Given passage:
*** Block opens ***

Chinese Researchers Explore Non-Hermitian Coupling in Superconducting Quantum Circuits

Researchers from various Chinese institutions, including the Inspur Artificial Intelligence Research Institute, are studying non-Hermitian qubit-qubit coupling in superconducting quantum circuits. The complex field explores unconventional quantum effects, focusing on energy level degeneracy and quantum state evolution in tunable coupling superconducting quantum circuits.

The study uses a high-loss resonator to supply effective non-Hermitian interactions between two qubits. The research could lead to the development of integrated unidirectional transmission devices. The team’s effective non-Hermitian circuit consists of two Xmon qubits coupling to a common transmon coupler and a high-loss superconducting resonator.

What is Non-Hermitian Qubit-Qubit Coupling in Superconducting Quantum Circuits?

Non-Hermitian qubit-qubit coupling in superconducting quantum circuits is a complex field of study that involves the exploration of unconventional quantum effects. This research is conducted by Hui Wang, YanJun Zhao, and XunWei Xu from various institutions in China, including the Inspur Artificial Intelligence Research Institute, Shandong Yunhai Guochuang Innovative Technology Co Ltd, Beijing University of Technology, and Hunan Normal University.

*** Block closes ***

Provided information:
*** Block opens ***

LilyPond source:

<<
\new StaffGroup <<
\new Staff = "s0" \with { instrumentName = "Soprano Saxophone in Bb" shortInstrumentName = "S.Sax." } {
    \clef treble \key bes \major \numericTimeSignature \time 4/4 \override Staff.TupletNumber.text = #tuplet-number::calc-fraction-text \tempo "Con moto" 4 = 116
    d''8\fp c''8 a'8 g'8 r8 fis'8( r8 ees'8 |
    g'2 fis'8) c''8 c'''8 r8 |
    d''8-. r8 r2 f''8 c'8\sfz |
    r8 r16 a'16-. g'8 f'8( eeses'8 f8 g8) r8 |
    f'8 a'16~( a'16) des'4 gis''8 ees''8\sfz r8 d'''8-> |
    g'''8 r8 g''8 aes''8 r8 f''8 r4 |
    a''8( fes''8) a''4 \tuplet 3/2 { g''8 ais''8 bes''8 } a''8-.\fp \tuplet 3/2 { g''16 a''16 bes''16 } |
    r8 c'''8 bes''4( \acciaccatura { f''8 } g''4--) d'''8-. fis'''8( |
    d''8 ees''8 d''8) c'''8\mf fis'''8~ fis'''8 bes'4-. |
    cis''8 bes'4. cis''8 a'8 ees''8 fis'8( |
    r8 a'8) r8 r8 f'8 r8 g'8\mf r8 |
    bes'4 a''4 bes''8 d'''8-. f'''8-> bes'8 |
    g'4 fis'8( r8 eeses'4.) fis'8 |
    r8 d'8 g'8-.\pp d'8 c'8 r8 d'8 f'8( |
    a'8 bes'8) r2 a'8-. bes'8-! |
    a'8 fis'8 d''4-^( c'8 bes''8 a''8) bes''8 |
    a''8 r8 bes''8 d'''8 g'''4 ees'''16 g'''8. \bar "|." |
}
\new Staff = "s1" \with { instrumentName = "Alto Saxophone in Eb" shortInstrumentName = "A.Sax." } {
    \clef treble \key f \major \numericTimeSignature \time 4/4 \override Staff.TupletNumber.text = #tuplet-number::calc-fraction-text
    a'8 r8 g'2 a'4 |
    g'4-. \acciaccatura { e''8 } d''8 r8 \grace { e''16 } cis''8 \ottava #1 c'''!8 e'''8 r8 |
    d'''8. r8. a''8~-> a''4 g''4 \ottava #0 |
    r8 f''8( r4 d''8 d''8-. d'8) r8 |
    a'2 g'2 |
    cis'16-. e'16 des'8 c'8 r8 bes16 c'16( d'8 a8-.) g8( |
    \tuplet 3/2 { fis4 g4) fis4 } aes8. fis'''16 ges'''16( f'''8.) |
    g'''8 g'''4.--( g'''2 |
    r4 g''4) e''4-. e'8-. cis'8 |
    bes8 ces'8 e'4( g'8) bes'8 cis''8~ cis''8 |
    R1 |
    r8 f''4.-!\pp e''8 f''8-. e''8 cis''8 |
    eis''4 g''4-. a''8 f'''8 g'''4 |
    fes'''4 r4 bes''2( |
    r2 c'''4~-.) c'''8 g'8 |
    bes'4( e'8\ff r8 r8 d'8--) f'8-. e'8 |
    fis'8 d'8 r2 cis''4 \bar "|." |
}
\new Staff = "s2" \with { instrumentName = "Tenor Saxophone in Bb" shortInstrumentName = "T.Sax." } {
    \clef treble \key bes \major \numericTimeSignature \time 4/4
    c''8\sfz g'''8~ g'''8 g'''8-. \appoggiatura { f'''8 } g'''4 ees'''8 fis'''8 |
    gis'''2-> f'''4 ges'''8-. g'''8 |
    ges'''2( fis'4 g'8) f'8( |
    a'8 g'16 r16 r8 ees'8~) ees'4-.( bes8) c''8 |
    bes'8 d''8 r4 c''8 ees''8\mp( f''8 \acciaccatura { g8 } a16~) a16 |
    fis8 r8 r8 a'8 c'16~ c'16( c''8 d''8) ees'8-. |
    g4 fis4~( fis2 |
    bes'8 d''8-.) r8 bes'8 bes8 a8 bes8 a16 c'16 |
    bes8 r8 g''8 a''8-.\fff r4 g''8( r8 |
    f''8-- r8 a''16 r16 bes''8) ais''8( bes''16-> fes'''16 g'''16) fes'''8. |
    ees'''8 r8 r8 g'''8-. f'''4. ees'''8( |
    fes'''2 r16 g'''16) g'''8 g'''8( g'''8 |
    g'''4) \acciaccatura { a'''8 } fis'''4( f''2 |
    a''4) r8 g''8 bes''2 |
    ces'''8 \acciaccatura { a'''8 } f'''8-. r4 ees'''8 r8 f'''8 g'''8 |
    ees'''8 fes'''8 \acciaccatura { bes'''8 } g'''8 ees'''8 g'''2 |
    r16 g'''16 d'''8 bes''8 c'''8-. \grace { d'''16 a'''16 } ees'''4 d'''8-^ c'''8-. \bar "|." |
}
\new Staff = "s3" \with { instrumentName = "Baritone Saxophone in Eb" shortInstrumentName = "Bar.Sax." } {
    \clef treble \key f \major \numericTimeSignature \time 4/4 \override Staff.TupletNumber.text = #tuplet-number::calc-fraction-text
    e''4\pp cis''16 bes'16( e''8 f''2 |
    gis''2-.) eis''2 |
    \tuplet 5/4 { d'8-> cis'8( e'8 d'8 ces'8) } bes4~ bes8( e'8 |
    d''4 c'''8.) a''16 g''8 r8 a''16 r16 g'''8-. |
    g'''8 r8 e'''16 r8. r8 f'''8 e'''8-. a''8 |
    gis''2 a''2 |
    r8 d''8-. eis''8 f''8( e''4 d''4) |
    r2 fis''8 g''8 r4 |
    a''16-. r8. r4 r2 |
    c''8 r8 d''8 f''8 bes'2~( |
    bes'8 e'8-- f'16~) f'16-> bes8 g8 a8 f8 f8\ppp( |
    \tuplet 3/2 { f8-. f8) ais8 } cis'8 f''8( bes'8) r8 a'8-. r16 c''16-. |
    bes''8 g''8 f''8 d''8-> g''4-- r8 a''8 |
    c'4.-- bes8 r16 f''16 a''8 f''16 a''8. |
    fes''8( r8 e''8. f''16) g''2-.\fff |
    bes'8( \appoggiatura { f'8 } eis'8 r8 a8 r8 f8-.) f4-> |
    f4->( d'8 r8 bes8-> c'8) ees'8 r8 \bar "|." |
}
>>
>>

*** Block closes ***

Problem statement: Transcribe the article on non-Hermitian coupling in superconducting quantum circuits in full, word for word.

Solution:
Chinese Researchers Explore Non-Hermitian Coupling in Superconducting Quantum Circuits

Researchers from various Chinese institutions, including the Inspur Artificial Intelligence Research Institute, are studying non-Hermitian qubit-qubit coupling in superconducting quantum circuits. The complex field explores unconventional quantum effects, focusing on energy level degeneracy and quantum state evolution in tunable coupling superconducting quantum circuits.

The study uses a high-loss resonator to supply effective non-Hermitian interactions between two qubits. The research could lead to the development of integrated unidirectional transmission devices. The team’s effective non-Hermitian circuit consists of two Xmon qubits coupling to a common transmon coupler and a high-loss superconducting resonator.

What is Non-Hermitian Qubit-Qubit Coupling in Superconducting Quantum Circuits?

Non-Hermitian qubit-qubit coupling in superconducting quantum circuits is a complex field of study that involves the exploration of unconventional quantum effects. This research is conducted by Hui Wang, YanJun Zhao, and XunWei Xu from various institutions in China, including the Inspur Artificial Intelligence Research Institute, Shandong Yunhai Guochuang Innovative Technology Co Ltd, Beijing University of Technology, and Hunan Normal University.